Task description:
Edit the data below so that every "skLineSegment" reads "skSegment", leaving all other text unchanged.

[Records from a data collection]
● ● ● ●
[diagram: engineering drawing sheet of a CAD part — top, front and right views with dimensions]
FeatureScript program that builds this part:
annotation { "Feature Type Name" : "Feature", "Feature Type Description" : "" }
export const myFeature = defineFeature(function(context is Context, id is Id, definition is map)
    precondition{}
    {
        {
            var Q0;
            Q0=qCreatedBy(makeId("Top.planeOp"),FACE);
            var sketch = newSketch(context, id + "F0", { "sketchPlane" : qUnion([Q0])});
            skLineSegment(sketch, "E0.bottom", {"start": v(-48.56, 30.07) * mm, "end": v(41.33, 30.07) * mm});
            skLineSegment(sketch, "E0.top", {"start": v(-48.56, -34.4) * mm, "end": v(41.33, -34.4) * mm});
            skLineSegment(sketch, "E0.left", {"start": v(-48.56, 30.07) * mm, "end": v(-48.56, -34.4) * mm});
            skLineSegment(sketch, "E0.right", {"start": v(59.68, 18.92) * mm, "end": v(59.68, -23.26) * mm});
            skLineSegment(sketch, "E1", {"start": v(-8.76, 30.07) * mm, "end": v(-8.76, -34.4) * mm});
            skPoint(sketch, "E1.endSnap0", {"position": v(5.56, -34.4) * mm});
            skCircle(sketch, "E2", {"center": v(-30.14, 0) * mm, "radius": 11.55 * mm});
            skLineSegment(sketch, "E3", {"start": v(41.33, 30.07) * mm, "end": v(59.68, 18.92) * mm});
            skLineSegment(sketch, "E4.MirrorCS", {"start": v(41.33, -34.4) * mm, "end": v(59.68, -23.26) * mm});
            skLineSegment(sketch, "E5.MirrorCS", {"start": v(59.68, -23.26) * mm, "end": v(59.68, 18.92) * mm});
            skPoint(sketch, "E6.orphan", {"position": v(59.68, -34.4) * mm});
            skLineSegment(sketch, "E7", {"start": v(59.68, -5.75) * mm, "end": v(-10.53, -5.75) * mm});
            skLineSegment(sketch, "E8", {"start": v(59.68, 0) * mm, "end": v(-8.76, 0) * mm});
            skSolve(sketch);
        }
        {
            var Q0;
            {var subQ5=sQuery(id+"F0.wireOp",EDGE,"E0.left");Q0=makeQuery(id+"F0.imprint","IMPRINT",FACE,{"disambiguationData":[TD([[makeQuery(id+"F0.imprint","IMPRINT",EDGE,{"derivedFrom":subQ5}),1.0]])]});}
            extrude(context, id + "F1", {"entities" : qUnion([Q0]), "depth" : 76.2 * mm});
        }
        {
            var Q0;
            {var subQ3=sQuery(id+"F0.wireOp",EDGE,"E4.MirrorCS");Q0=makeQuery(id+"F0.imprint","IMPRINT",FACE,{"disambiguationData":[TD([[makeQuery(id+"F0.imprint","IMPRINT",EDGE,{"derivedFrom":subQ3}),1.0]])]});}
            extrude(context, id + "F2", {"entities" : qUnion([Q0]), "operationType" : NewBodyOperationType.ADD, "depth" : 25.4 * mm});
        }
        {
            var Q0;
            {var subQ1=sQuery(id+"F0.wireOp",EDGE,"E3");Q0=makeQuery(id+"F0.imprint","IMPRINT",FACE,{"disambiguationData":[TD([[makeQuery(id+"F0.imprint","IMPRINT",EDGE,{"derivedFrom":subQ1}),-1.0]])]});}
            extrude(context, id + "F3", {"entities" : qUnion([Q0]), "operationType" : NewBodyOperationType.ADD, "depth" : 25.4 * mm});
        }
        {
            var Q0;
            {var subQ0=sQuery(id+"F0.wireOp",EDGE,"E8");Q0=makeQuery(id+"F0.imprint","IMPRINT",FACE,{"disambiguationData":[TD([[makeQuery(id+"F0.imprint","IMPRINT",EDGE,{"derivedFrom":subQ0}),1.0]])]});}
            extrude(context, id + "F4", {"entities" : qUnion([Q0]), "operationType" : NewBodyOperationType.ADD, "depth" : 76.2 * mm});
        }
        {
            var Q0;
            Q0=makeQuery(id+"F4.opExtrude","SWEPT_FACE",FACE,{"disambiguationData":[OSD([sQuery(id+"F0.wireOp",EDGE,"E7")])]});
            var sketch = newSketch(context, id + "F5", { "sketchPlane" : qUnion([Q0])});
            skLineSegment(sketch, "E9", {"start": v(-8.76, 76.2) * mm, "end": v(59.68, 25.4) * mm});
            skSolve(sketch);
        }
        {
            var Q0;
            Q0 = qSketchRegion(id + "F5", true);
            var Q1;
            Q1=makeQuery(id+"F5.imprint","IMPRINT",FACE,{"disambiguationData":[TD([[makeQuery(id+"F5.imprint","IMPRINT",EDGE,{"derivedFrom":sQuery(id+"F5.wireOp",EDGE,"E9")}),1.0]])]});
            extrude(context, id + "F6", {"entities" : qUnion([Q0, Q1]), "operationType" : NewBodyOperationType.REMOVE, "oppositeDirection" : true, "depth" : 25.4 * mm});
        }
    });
● ● ● ●
Completed task:
[diagram: engineering drawing sheet of a CAD part — top, front and right views with dimensions]
FeatureScript program that builds this part:
annotation { "Feature Type Name" : "Feature", "Feature Type Description" : "" }
export const myFeature = defineFeature(function(context is Context, id is Id, definition is map)
    precondition{}
    {
        {
            var Q0;
            Q0=qCreatedBy(makeId("Top.planeOp"),FACE);
            var sketch = newSketch(context, id + "F0", { "sketchPlane" : qUnion([Q0])});
            skSegment(sketch, "E0.bottom", {"start": v(-48.56, 30.07) * mm, "end": v(41.33, 30.07) * mm});
            skSegment(sketch, "E0.top", {"start": v(-48.56, -34.4) * mm, "end": v(41.33, -34.4) * mm});
            skSegment(sketch, "E0.left", {"start": v(-48.56, 30.07) * mm, "end": v(-48.56, -34.4) * mm});
            skSegment(sketch, "E0.right", {"start": v(59.68, 18.92) * mm, "end": v(59.68, -23.26) * mm});
            skSegment(sketch, "E1", {"start": v(-8.76, 30.07) * mm, "end": v(-8.76, -34.4) * mm});
            skPoint(sketch, "E1.endSnap0", {"position": v(5.56, -34.4) * mm});
            skCircle(sketch, "E2", {"center": v(-30.14, 0) * mm, "radius": 11.55 * mm});
            skSegment(sketch, "E3", {"start": v(41.33, 30.07) * mm, "end": v(59.68, 18.92) * mm});
            skSegment(sketch, "E4.MirrorCS", {"start": v(41.33, -34.4) * mm, "end": v(59.68, -23.26) * mm});
            skSegment(sketch, "E5.MirrorCS", {"start": v(59.68, -23.26) * mm, "end": v(59.68, 18.92) * mm});
            skPoint(sketch, "E6.orphan", {"position": v(59.68, -34.4) * mm});
            skSegment(sketch, "E7", {"start": v(59.68, -5.75) * mm, "end": v(-10.53, -5.75) * mm});
            skSegment(sketch, "E8", {"start": v(59.68, 0) * mm, "end": v(-8.76, 0) * mm});
            skSolve(sketch);
        }
        {
            var Q0;
            {var subQ5=sQuery(id+"F0.wireOp",EDGE,"E0.left");Q0=makeQuery(id+"F0.imprint","IMPRINT",FACE,{"disambiguationData":[TD([[makeQuery(id+"F0.imprint","IMPRINT",EDGE,{"derivedFrom":subQ5}),1.0]])]});}
            extrude(context, id + "F1", {"entities" : qUnion([Q0]), "depth" : 76.2 * mm});
        }
        {
            var Q0;
            {var subQ3=sQuery(id+"F0.wireOp",EDGE,"E4.MirrorCS");Q0=makeQuery(id+"F0.imprint","IMPRINT",FACE,{"disambiguationData":[TD([[makeQuery(id+"F0.imprint","IMPRINT",EDGE,{"derivedFrom":subQ3}),1.0]])]});}
            extrude(context, id + "F2", {"entities" : qUnion([Q0]), "operationType" : NewBodyOperationType.ADD, "depth" : 25.4 * mm});
        }
        {
            var Q0;
            {var subQ1=sQuery(id+"F0.wireOp",EDGE,"E3");Q0=makeQuery(id+"F0.imprint","IMPRINT",FACE,{"disambiguationData":[TD([[makeQuery(id+"F0.imprint","IMPRINT",EDGE,{"derivedFrom":subQ1}),-1.0]])]});}
            extrude(context, id + "F3", {"entities" : qUnion([Q0]), "operationType" : NewBodyOperationType.ADD, "depth" : 25.4 * mm});
        }
        {
            var Q0;
            {var subQ0=sQuery(id+"F0.wireOp",EDGE,"E8");Q0=makeQuery(id+"F0.imprint","IMPRINT",FACE,{"disambiguationData":[TD([[makeQuery(id+"F0.imprint","IMPRINT",EDGE,{"derivedFrom":subQ0}),1.0]])]});}
            extrude(context, id + "F4", {"entities" : qUnion([Q0]), "operationType" : NewBodyOperationType.ADD, "depth" : 76.2 * mm});
        }
        {
            var Q0;
            Q0=makeQuery(id+"F4.opExtrude","SWEPT_FACE",FACE,{"disambiguationData":[OSD([sQuery(id+"F0.wireOp",EDGE,"E7")])]});
            var sketch = newSketch(context, id + "F5", { "sketchPlane" : qUnion([Q0])});
            skSegment(sketch, "E9", {"start": v(-8.76, 76.2) * mm, "end": v(59.68, 25.4) * mm});
            skSolve(sketch);
        }
        {
            var Q0;
            Q0 = qSketchRegion(id + "F5", true);
            var Q1;
            Q1=makeQuery(id+"F5.imprint","IMPRINT",FACE,{"disambiguationData":[TD([[makeQuery(id+"F5.imprint","IMPRINT",EDGE,{"derivedFrom":sQuery(id+"F5.wireOp",EDGE,"E9")}),1.0]])]});
            extrude(context, id + "F6", {"entities" : qUnion([Q0, Q1]), "operationType" : NewBodyOperationType.REMOVE, "oppositeDirection" : true, "depth" : 25.4 * mm});
        }
    });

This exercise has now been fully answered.